1. Regarding the fundamental tenets of evolution, the facts of common descent and natural selection there is NO SCIENTIFIC CONTROVERSY. To argue otherwise is an attempt to teach either pseudoscience in classrooms or to introduce a particular religious interpretation of creation into the classroom. Since it appears that the attempt to teach the controversy is based on not teaching bad science, the same standards that the ID proponents wish to apply to evolution should also be applied to ID. If that is the case then ID fails the test.

2. While there are controversies over details of how evolution proceeds, there is NO SCIENTIFIC CONTROVERSY over the foundational positions taken by evolutionary science. The controversies that do exist are not appropriate for beginning level science but, rather, are appropriate for debate among advanced students in biology or related subjects. The only controversy that exists regarding evolution is in the precise details of how relative contributions of sympatric versus allopatric speciation. The scientific controversy is not between differing creation myths versus observable science which is what the ID proponents would have us believe.
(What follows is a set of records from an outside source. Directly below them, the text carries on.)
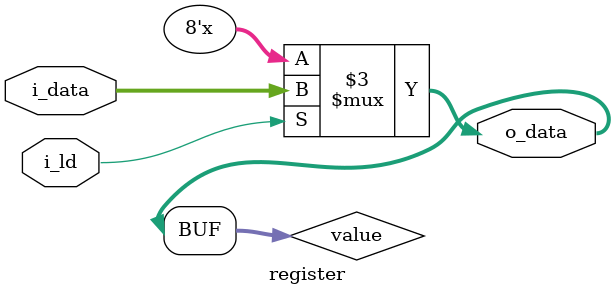
<source format=sv>
module register #(parameter BITS = 8) (
    input  wire            i_ld, 
    input  wire [BITS-1:0] i_data, 
    output wire [BITS-1:0] o_data
);

reg [BITS-1:0] value;

initial value <= 0;

always @(*) begin
    if(i_ld) value <= i_data;    
end    

assign o_data = value;

endmodule

</source>
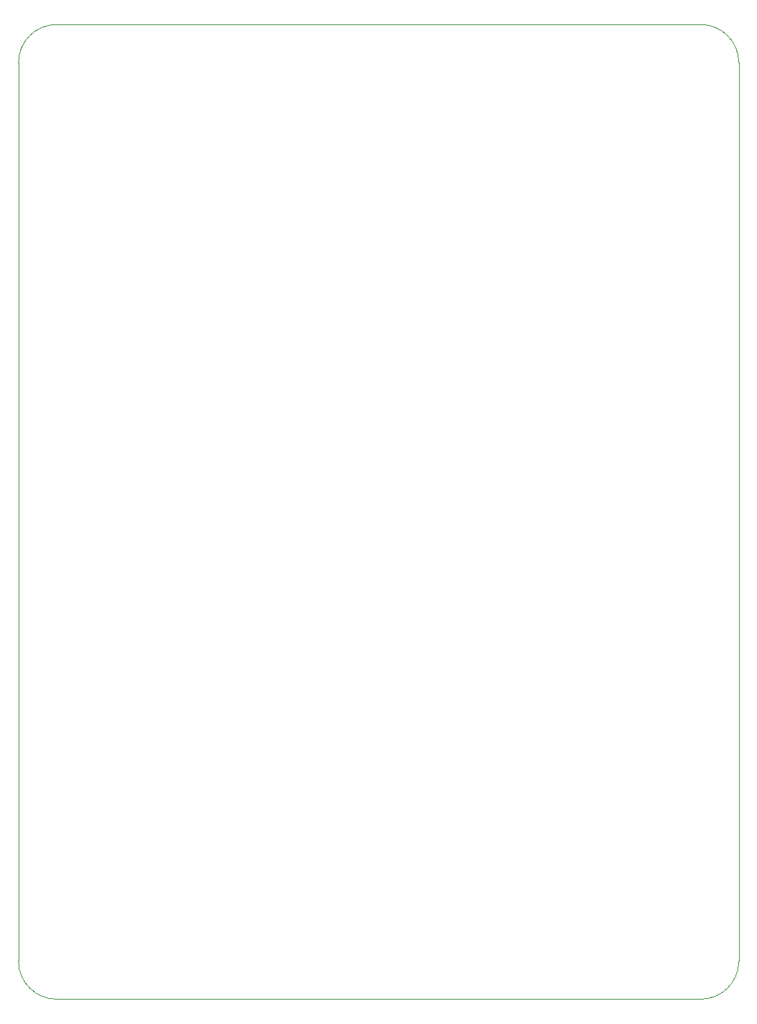
<source format=gbr>
%TF.GenerationSoftware,KiCad,Pcbnew,(6.0.5)*%
%TF.CreationDate,2022-06-28T11:16:48+05:30*%
%TF.ProjectId,MecCam_pro,4d656343-616d-45f7-9072-6f2e6b696361,rev?*%
%TF.SameCoordinates,Original*%
%TF.FileFunction,Profile,NP*%
%FSLAX46Y46*%
G04 Gerber Fmt 4.6, Leading zero omitted, Abs format (unit mm)*
G04 Created by KiCad (PCBNEW (6.0.5)) date 2022-06-28 11:16:48*
%MOMM*%
%LPD*%
G01*
G04 APERTURE LIST*
%TA.AperFunction,Profile*%
%ADD10C,0.100000*%
%TD*%
G04 APERTURE END LIST*
D10*
X62000000Y-157499999D02*
X138000000Y-157499999D01*
X142500000Y-47000000D02*
G75*
G03*
X138000000Y-42500000I-4500000J0D01*
G01*
X138000000Y-42500000D02*
X62000000Y-42500000D01*
X138000000Y-157500000D02*
G75*
G03*
X142500000Y-152999999I0J4500000D01*
G01*
X57500001Y-152999999D02*
G75*
G03*
X62000000Y-157499999I4499999J-1D01*
G01*
X62000000Y-42500000D02*
G75*
G03*
X57500000Y-47000000I0J-4500000D01*
G01*
X142500000Y-152999999D02*
X142500000Y-47000000D01*
X57500000Y-47000000D02*
X57500000Y-152999999D01*
M02*

</source>
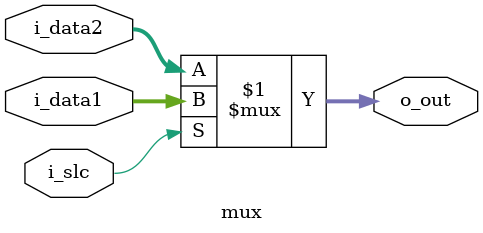
<source format=sv>
module mux
(
	// Inputs
	input		i_slc,
	input [5:0] i_data1,
	input [5:0]	i_data2,

	// Output
	output[5:0]	o_out
);

	// Asignacion del dato elegido de acuerdo a la posicion del selector
	assign o_out = i_slc ? i_data1 : i_data2;

endmodule

</source>
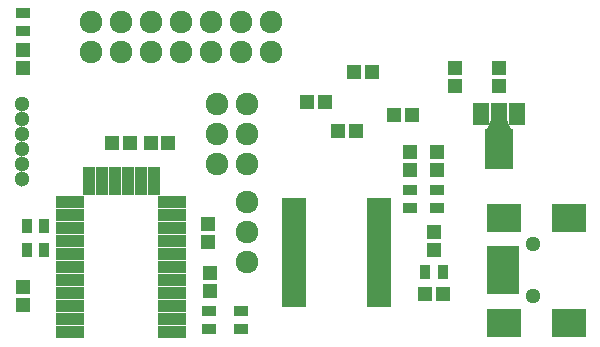
<source format=gts>
G04 #@! TF.FileFunction,Soldermask,Top*
%FSLAX46Y46*%
G04 Gerber Fmt 4.6, Leading zero omitted, Abs format (unit mm)*
G04 Created by KiCad (PCBNEW (2015-10-22 BZR 6274, Git d63c017)-product) date Sat Oct 24 14:44:23 2015*
%MOMM*%
G01*
G04 APERTURE LIST*
%ADD10C,0.100000*%
%ADD11R,1.150000X1.200000*%
%ADD12R,1.200000X1.150000*%
%ADD13R,2.701240X0.900380*%
%ADD14R,2.899360X2.398980*%
%ADD15C,1.299160*%
%ADD16R,1.197560X1.197560*%
%ADD17R,1.300000X0.900000*%
%ADD18R,0.900000X1.300000*%
%ADD19C,1.300000*%
%ADD20C,1.924000*%
%ADD21R,1.400760X1.901140*%
%ADD22R,2.398980X3.399740*%
%ADD23R,2.150000X0.850000*%
%ADD24R,2.400000X1.100000*%
%ADD25R,1.100000X2.400000*%
G04 APERTURE END LIST*
D10*
D11*
X158500000Y-105150000D03*
X158500000Y-103650000D03*
X154750000Y-105150000D03*
X154750000Y-103650000D03*
D12*
X151150000Y-107600000D03*
X149650000Y-107600000D03*
X147750000Y-104000000D03*
X146250000Y-104000000D03*
X146350000Y-109000000D03*
X144850000Y-109000000D03*
X152250000Y-122750000D03*
X153750000Y-122750000D03*
D11*
X153000000Y-119000000D03*
X153000000Y-117500000D03*
X134000000Y-122500000D03*
X134000000Y-121000000D03*
X133858000Y-118352000D03*
X133858000Y-116852000D03*
D12*
X129000000Y-110000000D03*
X130500000Y-110000000D03*
X127250000Y-110000000D03*
X125750000Y-110000000D03*
X142250000Y-106500000D03*
X143750000Y-106500000D03*
D11*
X118200000Y-122200000D03*
X118200000Y-123700000D03*
D13*
X158800680Y-122350200D03*
X158800680Y-121550100D03*
X158800680Y-120750000D03*
X158800680Y-119949900D03*
X158800680Y-119149800D03*
D14*
X158899740Y-125200080D03*
X164398840Y-125200080D03*
X158899740Y-116299920D03*
X164398840Y-116299920D03*
D15*
X161399100Y-122949640D03*
X161399100Y-118550360D03*
D16*
X151000000Y-112248600D03*
X151000000Y-110750000D03*
X153250000Y-112249300D03*
X153250000Y-110750700D03*
X118200000Y-102101400D03*
X118200000Y-103600000D03*
D17*
X133985000Y-125706000D03*
X133985000Y-124206000D03*
X136652000Y-125730000D03*
X136652000Y-124230000D03*
D18*
X120000000Y-119000000D03*
X118500000Y-119000000D03*
X120000000Y-117000000D03*
X118500000Y-117000000D03*
D19*
X118110000Y-106680000D03*
X118110000Y-107950000D03*
X118110000Y-109220000D03*
X118110000Y-110490000D03*
X118110000Y-111760000D03*
X118110000Y-113030000D03*
D20*
X139192000Y-99695000D03*
X139192000Y-102235000D03*
X136652000Y-99695000D03*
X136652000Y-102235000D03*
X134112000Y-99695000D03*
X134112000Y-102235000D03*
X131572000Y-99695000D03*
X131572000Y-102235000D03*
X129032000Y-99695000D03*
X129032000Y-102235000D03*
X126492000Y-99695000D03*
X126492000Y-102235000D03*
X123952000Y-99695000D03*
X123952000Y-102235000D03*
D18*
X152250000Y-120900000D03*
X153750000Y-120900000D03*
D17*
X151000000Y-115500000D03*
X151000000Y-114000000D03*
X153250000Y-115500000D03*
X153250000Y-114000000D03*
X118200000Y-100500000D03*
X118200000Y-99000000D03*
D21*
X160001140Y-107500000D03*
X158500000Y-107500000D03*
X156998860Y-107500000D03*
D22*
X158500000Y-110451480D03*
D10*
G36*
X157299240Y-109177010D02*
X157799620Y-108027710D01*
X159200380Y-108027710D01*
X159700760Y-109177010D01*
X157299240Y-109177010D01*
X157299240Y-109177010D01*
G37*
D23*
X141150000Y-115025000D03*
X141150000Y-115675000D03*
X141150000Y-116325000D03*
X141150000Y-116975000D03*
X141150000Y-117625000D03*
X141150000Y-118275000D03*
X141150000Y-118925000D03*
X141150000Y-119575000D03*
X141150000Y-120225000D03*
X141150000Y-120875000D03*
X141150000Y-121525000D03*
X141150000Y-122175000D03*
X141150000Y-122825000D03*
X141150000Y-123475000D03*
X148350000Y-123475000D03*
X148350000Y-122825000D03*
X148350000Y-122175000D03*
X148350000Y-121525000D03*
X148350000Y-120875000D03*
X148350000Y-120225000D03*
X148350000Y-119575000D03*
X148350000Y-118925000D03*
X148350000Y-118275000D03*
X148350000Y-117625000D03*
X148350000Y-116975000D03*
X148350000Y-116325000D03*
X148350000Y-115675000D03*
X148350000Y-115025000D03*
D24*
X130820000Y-126000000D03*
X130820000Y-124900000D03*
X130820000Y-123800000D03*
X130820000Y-122700000D03*
X130820000Y-121600000D03*
X130820000Y-120500000D03*
X130820000Y-119400000D03*
X130820000Y-118300000D03*
X130820000Y-117200000D03*
X130820000Y-116100000D03*
X130820000Y-115000000D03*
D25*
X129250000Y-113200000D03*
X128150000Y-113200000D03*
X127050000Y-113200000D03*
X125950000Y-113200000D03*
X124850000Y-113200000D03*
X123750000Y-113200000D03*
D24*
X122180000Y-115000000D03*
X122180000Y-116100000D03*
X122180000Y-117200000D03*
X122180000Y-118300000D03*
X122180000Y-119400000D03*
X122180000Y-120500000D03*
X122180000Y-121600000D03*
X122180000Y-122700000D03*
X122180000Y-123800000D03*
X122180000Y-124900000D03*
X122180000Y-126000000D03*
D20*
X134620000Y-111760000D03*
X134620000Y-109220000D03*
X134620000Y-106680000D03*
X137160000Y-106680000D03*
X137160000Y-109220000D03*
X137160000Y-111760000D03*
X137160000Y-120015000D03*
X137160000Y-117475000D03*
X137160000Y-114935000D03*
M02*

</source>
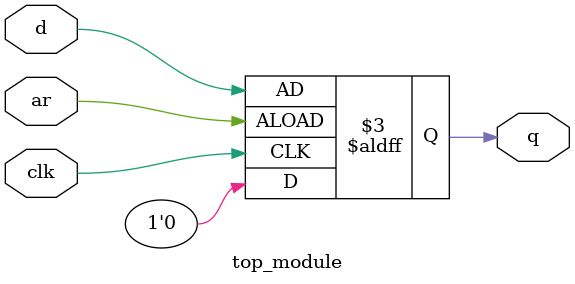
<source format=sv>
module top_module (
    input clk,
    input d,
    input ar,
    output logic q
);

    always_ff @(posedge clk, posedge ar)
    begin
        if (!ar)
            q <= 1'b0;
        else
            q <= d;
    end

endmodule

</source>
Once again the president fails to articulate a clear understanding of a fundamental issue relying, instead, on the Michael Behe straw man. the manufactured controversy, to make his case.

clipped from www.washingtonpost.com
President Bush invigorated proponents of teaching alternatives to evolution in public schools with remarks saying that schoolchildren should be taught about “intelligent design,” a view of creation that challenges established scientific thinking and promotes the idea that an unseen force is behind the development of humanity.
“Both sides ought to be properly taught . . . so people can understand what the debate is about,” he said, according to an official transcript of the session. Bush added: “Part of education is to expose people to different schools of thought. . . . You’re asking me whether or not people ought to be exposed to different ideas, and the answer is yes.”
These comments drew sharp criticism yesterday from opponents of the theory, who said there is no scientific evidence to support it and no educational basis for teaching it.